Things get even stranger in claiming a “disruption” accomplishment. It requires an additional electronic communication document to be authored and placed in a case file. The document uses stock language to explain the actions taken and justifying the agents’ achievement of the desirable accomplishment. The document must be approved by three levels of management instead of a single frontline supervisor. The process may take weeks and require communications throughout a field office’s chain of command to and from FBI Headquarters to ensure that the correct Unit Chief approves the document.
“Disruptions” can only be achieved for cases involving a criminal enterprise of multiple individuals. Further, under most circumstances, only one disruption can be claimed per calendar day. This means that while it may be prudent to arrest multiple subjects for a particular crime on the same day, it benefits the field office’s statistical bottom line if subjects are arrested on separate days. As a personal example, I oversaw a public corruption investigation involving nine subjects. Once indicted, I could easily have delivered court summons to each defendant on the same day. From a statistical accomplishment standpoint, this would have achieved nine arrests and one disruption. Instead, I was encouraged to serve a summons to each subject on separate days because it would result in nine arrests and nine disruption accomplishments. At the time, my field office’s public corruption program was expected to attain ten “disruptions” for the fiscal year. By spreading delivery of the court summons over nine days, I was able to achieve 90% of this metric with one case. Work smarter, not harder.

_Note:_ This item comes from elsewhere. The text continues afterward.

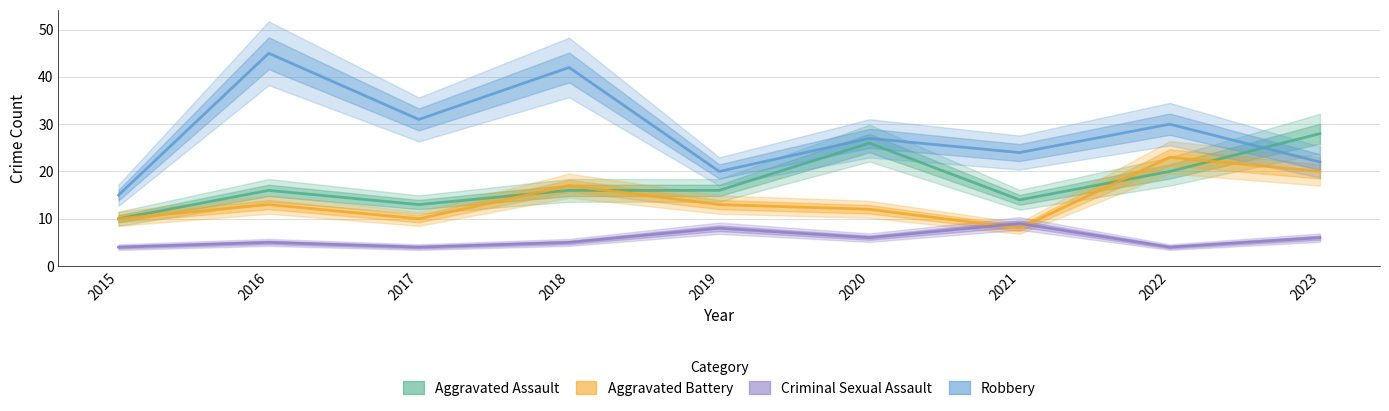

Count the number of data series in this chart.

4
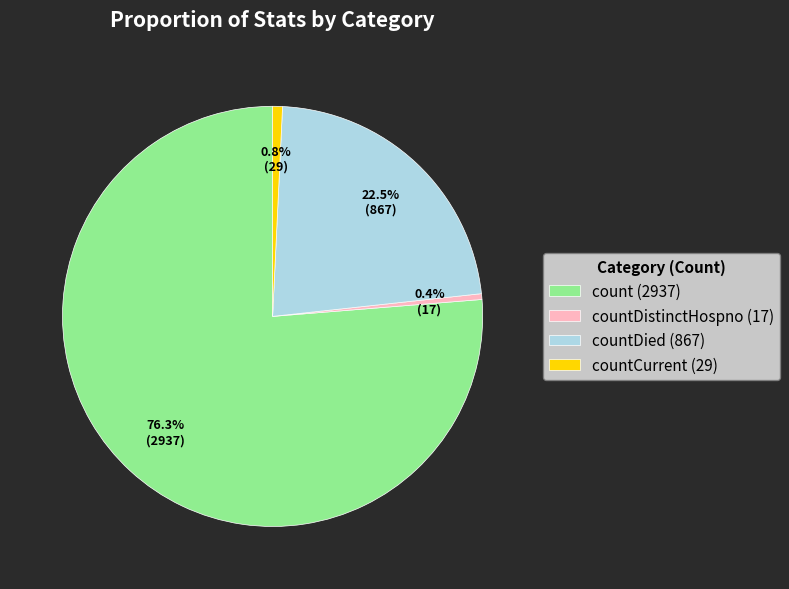

What percentage is NOT represented by countDied (867)?

77.5%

Americans should anticipate and demand rigorous investigation by the Select Committee on the Weaponization of the Federal Government. The FBI’s malfeasance, ineptitude, and corruption are fruitful territories for subcommittee members to scrutinize. I submit that a full review of IPM, TRP, and FOSP should be prioritized ahead of other “sexier” issues like Hunter Biden’s misdeeds and Director Christopher Wray’s propensity to abuse his FBI private plane privileges. Many of the FBI’s problems are outgrowths from these processes and the perverse incentive structures they create. If the Judiciary Committee honestly seeks to hold the FBI accountable for its transgressions and rehabilitate the agency, Mr. Jordan would be wise to spotlight these issues.